WHAT TO PRODUCE: Write every record out again exactly, and keep images out of it.

INPUT DATA:

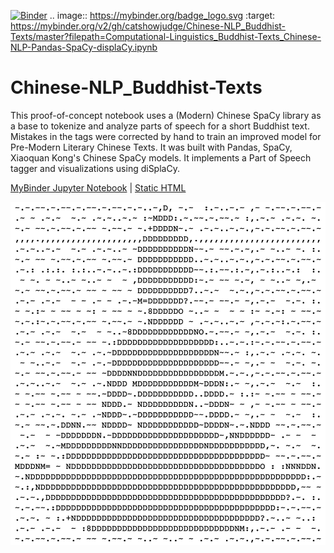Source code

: [![Binder](https://mybinder.org/badge_logo.svg)](https://mybinder.org/v2/gh/catshowjudge/Chinese-NLP_Buddhist-Texts/master?filepath=Computational-Linguistics_Buddhist-Texts_Chinese-NLP-Pandas-SpaCy-displaCy.ipynb) 
.. image:: https://mybinder.org/badge_logo.svg
 :target: https://mybinder.org/v2/gh/catshowjudge/Chinese-NLP_Buddhist-Texts/master?filepath=Computational-Linguistics_Buddhist-Texts_Chinese-NLP-Pandas-SpaCy-displaCy.ipynb
 
# Chinese-NLP_Buddhist-Texts
This proof-of-concept notebook uses a (Modern) Chinese SpaCy library as a base to tokenize and analyze parts of speech for a short Buddhist text. Mistakes in the tags were corrected by hand to train an improved model for Pre-Modern Literary Chinese Texts. It was built with Pandas, SpaCy, Xiaoquan Kong's Chinese SpaCy models. It implements a Part of Speech tagger and visualizations using diSplaCy.

[MyBinder Jupyter Notebook](https://mybinder.org/v2/gh/catshowjudge/Chinese-NLP_Buddhist-Texts/master?filepath=Computational-Linguistics_Buddhist-Texts_Chinese-NLP-Pandas-SpaCy-displaCy.ipynb) | [Static HTML](https://catshowjudge.github.io/Chinese-NLP_Buddhist-Texts/Computational-Linguistics_Buddhist-Texts_Chinese-NLP-Pandas-SpaCy-displaCy-1.htm)

![](ASCII_Buddha.png)
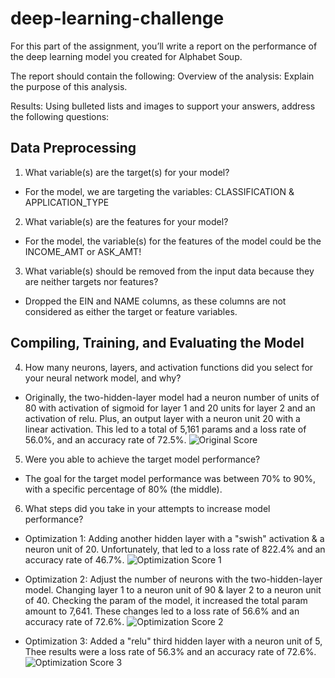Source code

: # deep-learning-challenge

For this part of the assignment, you’ll write a report on the performance of the deep learning model you created for Alphabet Soup.

The report should contain the following:
Overview of the analysis: Explain the purpose of this analysis.

Results: Using bulleted lists and images to support your answers, address the following questions:

## Data Preprocessing
1. What variable(s) are the target(s) for your model?
- For the model, we are targeting the variables: CLASSIFICATION & APPLICATION_TYPE

2. What variable(s) are the features for your model?
- For the model, the variable(s) for the features of the model could be the INCOME_AMT or ASK_AMT!

3. What variable(s) should be removed from the input data because they are neither targets nor features?
- Dropped the EIN and NAME columns, as these columns are not considered as either the target or feature variables.


## Compiling, Training, and Evaluating the Model

4. How many neurons, layers, and activation functions did you select for your neural network model, and why?
- Originally, the two-hidden-layer model had a neuron number of units of 80 with activation of sigmoid for layer 1 and 20 units for layer 2 and an activation of relu. Plus, an output layer with a neuron unit 20 with a linear activation. This led to a total of 5,161 params and a loss rate of 56.0%, and an accuracy rate of 72.5%.
![Original Score](Resources/Model1.png)

5. Were you able to achieve the target model performance?
- The goal for the target model performance was between 70% to 90%, with a specific percentage of 80% (the middle).

6. What steps did you take in your attempts to increase model performance?
- Optimization 1: Adding another hidden layer with a "swish" activation & a neuron unit of 20. Unfortunately, that led to a loss rate of 822.4% and an accuracy rate of 46.7%.
![Optimization Score 1](Resources/Model2.png)

- Optimization 2: Adjust the number of neurons with the two-hidden-layer model. Changing layer 1 to a neuron unit of 90 & layer 2 to a neuron unit of 40. Checking the param of the model, it increased the total param amount to 7,641. These changes led to a loss rate of 56.6% and an accuracy rate of 72.6%.
![Optimization Score 2](Resources/Model3.png)

- Optimization 3: Added a "relu" third hidden layer with a neuron unit of 5, Thee results were a loss rate of 56.3% and an accuracy rate of 72.6%.
![Optimization Score 3](Resources/Model4.png)
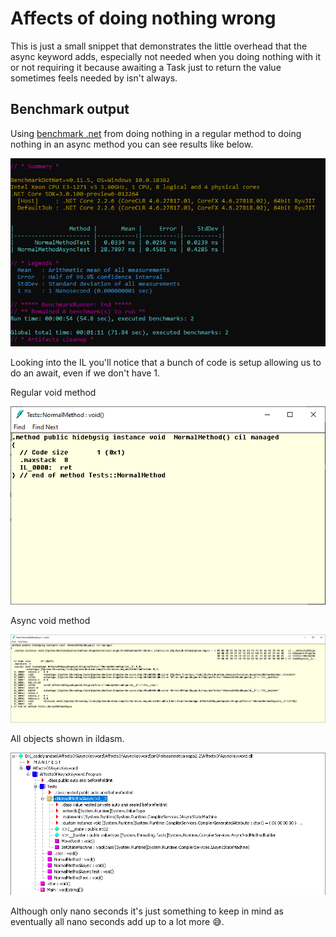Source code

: # Affects of doing nothing wrong

This is just a small snippet that demonstrates the little overhead that the async keyword adds, especially not needed when you doing nothing with it or not requiring it because awaiting a Task just to return the value sometimes feels needed by isn't always.

## Benchmark output

Using [benchmark .net](https://benchmarkdotnet.org/index.html) from doing nothing in a regular method to doing nothing in an async method you can see results like below. 

![](_docs/images/001.png)

Looking into the IL you'll notice that a bunch of code is setup allowing us to do an await, even if we don't have 1.

Regular void method

![](_docs/images/002.png)

Async void method

![](_docs/images/003.png)

All objects shown in ildasm.

![](_docs/images/004.png)

Although only nano seconds it's just something to keep in mind as eventually all nano seconds add up to a lot more 😅.
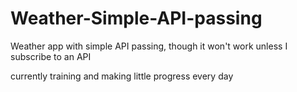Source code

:# Weather-Simple-API-passing
Weather app with simple API passing, though it won't work unless I subscribe to an API

currently training and making little progress every day
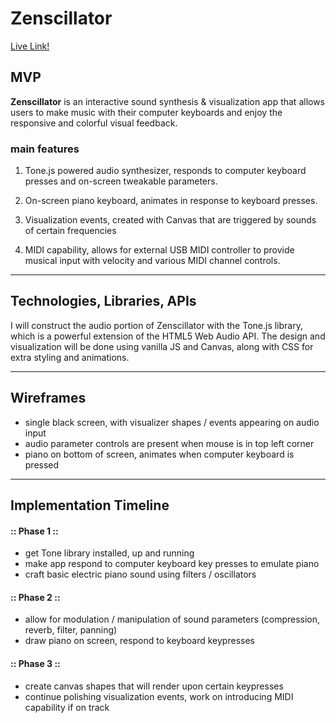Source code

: # Zenscillator

[Live Link!](https://zkramer22.github.io/zenscillator/)

## MVP
**Zenscillator** is an interactive sound synthesis & visualization app that allows users to make music with their computer keyboards and enjoy the responsive and colorful visual feedback.

### main features
1. Tone.js powered audio synthesizer, responds to computer keyboard presses and on-screen tweakable parameters.

2. On-screen piano keyboard, animates in response to keyboard presses.

3. Visualization events, created with Canvas that are triggered by sounds of certain frequencies

4. MIDI capability, allows for external USB MIDI controller to provide musical input with velocity and various MIDI channel controls.

------------------

## Technologies, Libraries, APIs
I will construct the audio portion of Zenscillator with the Tone.js library, which is a powerful extension of the HTML5 Web Audio API. The design and visualization will be done using vanilla JS and Canvas, along with CSS for extra styling and animations.

------------------
## Wireframes
- single black screen, with visualizer shapes / events appearing on audio input
- audio parameter controls are present when mouse is in top left corner
- piano on bottom of screen, animates when computer keyboard is pressed

------------------
## Implementation Timeline
#### :: Phase 1 ::
- get Tone library installed, up and running
- make app respond to computer keyboard key presses to emulate piano
- craft basic electric piano sound using filters / oscillators

#### :: Phase 2 ::
- allow for modulation / manipulation of sound parameters (compression, reverb, filter, panning)
- draw piano on screen, respond to keyboard keypresses

#### :: Phase 3 ::
- create canvas shapes that will render upon certain keypresses
- continue polishing visualization events, work on introducing MIDI capability if on track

EXERCISE SOLUTION:
Source code

: [![Binder](https://mybinder.org/badge_logo.svg)](https://mybinder.org/v2/gh/catshowjudge/Chinese-NLP_Buddhist-Texts/master?filepath=Computational-Linguistics_Buddhist-Texts_Chinese-NLP-Pandas-SpaCy-displaCy.ipynb) 
.. image:: https://mybinder.org/badge_logo.svg
 :target: https://mybinder.org/v2/gh/catshowjudge/Chinese-NLP_Buddhist-Texts/master?filepath=Computational-Linguistics_Buddhist-Texts_Chinese-NLP-Pandas-SpaCy-displaCy.ipynb
 
# Chinese-NLP_Buddhist-Texts
This proof-of-concept notebook uses a (Modern) Chinese SpaCy library as a base to tokenize and analyze parts of speech for a short Buddhist text. Mistakes in the tags were corrected by hand to train an improved model for Pre-Modern Literary Chinese Texts. It was built with Pandas, SpaCy, Xiaoquan Kong's Chinese SpaCy models. It implements a Part of Speech tagger and visualizations using diSplaCy.

[MyBinder Jupyter Notebook](https://mybinder.org/v2/gh/catshowjudge/Chinese-NLP_Buddhist-Texts/master?filepath=Computational-Linguistics_Buddhist-Texts_Chinese-NLP-Pandas-SpaCy-displaCy.ipynb) | [Static HTML](https://catshowjudge.github.io/Chinese-NLP_Buddhist-Texts/Computational-Linguistics_Buddhist-Texts_Chinese-NLP-Pandas-SpaCy-displaCy-1.htm)

![](ASCII_Buddha.png)
Source code

: # deep-learning-challenge

For this part of the assignment, you’ll write a report on the performance of the deep learning model you created for Alphabet Soup.

The report should contain the following:
Overview of the analysis: Explain the purpose of this analysis.

Results: Using bulleted lists and images to support your answers, address the following questions:

## Data Preprocessing
1. What variable(s) are the target(s) for your model?
- For the model, we are targeting the variables: CLASSIFICATION & APPLICATION_TYPE

2. What variable(s) are the features for your model?
- For the model, the variable(s) for the features of the model could be the INCOME_AMT or ASK_AMT!

3. What variable(s) should be removed from the input data because they are neither targets nor features?
- Dropped the EIN and NAME columns, as these columns are not considered as either the target or feature variables.


## Compiling, Training, and Evaluating the Model

4. How many neurons, layers, and activation functions did you select for your neural network model, and why?
- Originally, the two-hidden-layer model had a neuron number of units of 80 with activation of sigmoid for layer 1 and 20 units for layer 2 and an activation of relu. Plus, an output layer with a neuron unit 20 with a linear activation. This led to a total of 5,161 params and a loss rate of 56.0%, and an accuracy rate of 72.5%.
![Original Score](Resources/Model1.png)

5. Were you able to achieve the target model performance?
- The goal for the target model performance was between 70% to 90%, with a specific percentage of 80% (the middle).

6. What steps did you take in your attempts to increase model performance?
- Optimization 1: Adding another hidden layer with a "swish" activation & a neuron unit of 20. Unfortunately, that led to a loss rate of 822.4% and an accuracy rate of 46.7%.
![Optimization Score 1](Resources/Model2.png)

- Optimization 2: Adjust the number of neurons with the two-hidden-layer model. Changing layer 1 to a neuron unit of 90 & layer 2 to a neuron unit of 40. Checking the param of the model, it increased the total param amount to 7,641. These changes led to a loss rate of 56.6% and an accuracy rate of 72.6%.
![Optimization Score 2](Resources/Model3.png)

- Optimization 3: Added a "relu" third hidden layer with a neuron unit of 5, Thee results were a loss rate of 56.3% and an accuracy rate of 72.6%.
![Optimization Score 3](Resources/Model4.png)
Source code

: # Affects of doing nothing wrong

This is just a small snippet that demonstrates the little overhead that the async keyword adds, especially not needed when you doing nothing with it or not requiring it because awaiting a Task just to return the value sometimes feels needed by isn't always.

## Benchmark output

Using [benchmark .net](https://benchmarkdotnet.org/index.html) from doing nothing in a regular method to doing nothing in an async method you can see results like below. 

![](_docs/images/001.png)

Looking into the IL you'll notice that a bunch of code is setup allowing us to do an await, even if we don't have 1.

Regular void method

![](_docs/images/002.png)

Async void method

![](_docs/images/003.png)

All objects shown in ildasm.

![](_docs/images/004.png)

Although only nano seconds it's just something to keep in mind as eventually all nano seconds add up to a lot more 😅.
Source code

:# Weather-Simple-API-passing
Weather app with simple API passing, though it won't work unless I subscribe to an API

currently training and making little progress every day
Source code

: # Zenscillator

[Live Link!](https://zkramer22.github.io/zenscillator/)

## MVP
**Zenscillator** is an interactive sound synthesis & visualization app that allows users to make music with their computer keyboards and enjoy the responsive and colorful visual feedback.

### main features
1. Tone.js powered audio synthesizer, responds to computer keyboard presses and on-screen tweakable parameters.

2. On-screen piano keyboard, animates in response to keyboard presses.

3. Visualization events, created with Canvas that are triggered by sounds of certain frequencies

4. MIDI capability, allows for external USB MIDI controller to provide musical input with velocity and various MIDI channel controls.

------------------

## Technologies, Libraries, APIs
I will construct the audio portion of Zenscillator with the Tone.js library, which is a powerful extension of the HTML5 Web Audio API. The design and visualization will be done using vanilla JS and Canvas, along with CSS for extra styling and animations.

------------------
## Wireframes
- single black screen, with visualizer shapes / events appearing on audio input
- audio parameter controls are present when mouse is in top left corner
- piano on bottom of screen, animates when computer keyboard is pressed

------------------
## Implementation Timeline
#### :: Phase 1 ::
- get Tone library installed, up and running
- make app respond to computer keyboard key presses to emulate piano
- craft basic electric piano sound using filters / oscillators

#### :: Phase 2 ::
- allow for modulation / manipulation of sound parameters (compression, reverb, filter, panning)
- draw piano on screen, respond to keyboard keypresses

#### :: Phase 3 ::
- create canvas shapes that will render upon certain keypresses
- continue polishing visualization events, work on introducing MIDI capability if on track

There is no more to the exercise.